The team lands on the ship and starts firing at the monsters. So, let me ask this: Why do they have to land at all? Why not hover 20, 30, 40 feet above the monsters and just shoot from there? Anyhoo, the battle continues, for what that’s worth.

LaunchWith the escape hatch supposedly clear of monsters, the first ship is launched. (Lisa, of course, is now in the control room watching over the launch of the ship!) And yes, those are suppose to be monsters on the outside of the ship in the picture to the left. Do you now realize what I go through for this web site?

As other ships are launched, Elliot and the others continue their struggle. For some reason, Elliot’s rifle goes "empty", so he simply throws it at the nearest monster and impales it through the eye!

With the entire crew evacuated except for the security detail (which for some reason includes Lisa…you would think she’d evacuated with her patients! I guess they can take care of themselves until they get back to Earth.) the final ship is made ready for launch.

Just as Rankin is leaving the ship, he is cut off from the control room by some green slime monsters. (And they came from….where?) Of course, who else but Lisa would be around to warn him to "Look out!" More bad news. The power output is too low to allow Earth to remotely guide the ship. Boy, it must be a Monday, eh? Rankin decides that he will be the one to fight his way back into the control room and set the guidance computer himself, after which he’ll put on a spacesuit and "drift up and meet you later." (!!!)

The final ship launches and picks up Elliot and his battle team via some more crappy miniature work. Lisa tells Elliot what Rankin is up to, and Elliot, in a fit of Manly Camaraderie, puts his space suit back on and floats back to the main ship to help him.

Meanwhile, Rankin has his hands full blasting monsters which seem to be absolutely everywhere. (Even though you never see more than 3 or 4 at a time, if you know what I mean.) Once again, for some reason, Rankin’s laser rifle stops working, and he too throws it and impales a monster through the eye! Incredible! Just as things are looking bad for Rankin, Elliot "Suddenly Appears" and blasts the last of the monsters, giving Rankin a chance to program the computer.

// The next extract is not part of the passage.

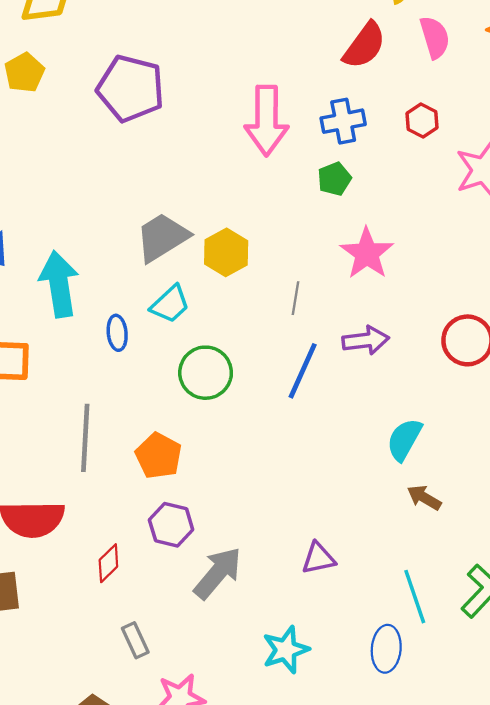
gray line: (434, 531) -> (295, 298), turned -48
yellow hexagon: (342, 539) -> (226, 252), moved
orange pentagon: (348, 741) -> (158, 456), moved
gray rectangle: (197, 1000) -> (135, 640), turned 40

ThumbsWith the ship’s rockets engaged the ship begins its plunge into the Earth’s atmosphere, where it will presumably burn up along with all the monsters. (I wouldn’t think this would be 100% safe. One little speck of a monster could survive on a piece of wreckage. I would have simply shot the ship into interstellar space and been done with it. But that would have precluded the Heroic Finale for Rankin and Elliot.)

Elliot and Rankin make their escape. However, since Elliot has now completed his Selfless Sacrifice role in the film, he is cut down by a monster which appears out of nowhere. Rankin hauls Elliot’s lifeless body out of the ship and is successfully picked up by the last evacuation ship.

As expected, the Gamma 3 plunges into the Earth’s atmosphere, bursts into flames, and explodes. Yeah baby, it explodes real good.

Rankin calls Earth and reports the success of the mission. As a final gesture of respect, he gives all the credit to Elliot. As Lisa looks on with tears in her eyes, a somber Rankin gives one final salute to his dead friend…by giving the body a thumbs up! (What the…?!)

The ship descends to Earth, where I suppose Rankin and Lisa will get a bottle of Scotch and a hotel room.

As for me, I’m going to take an aspirin and go to bed.

Dennis Grisbeck (September 2005)

Afterthoughts

A goofy 60′s monster movie. What can I say? The special effects varied from close-to-decent to downright terrible. The plot was right out of the Space Monster Movie Plot-O-Matic, but acceptable. I mean, it is a space monster movie…not Gone With the Wind. It might be worth viewing if you’re a bit drunk at 2 a.m. on Saturday night and everybody else has left your party.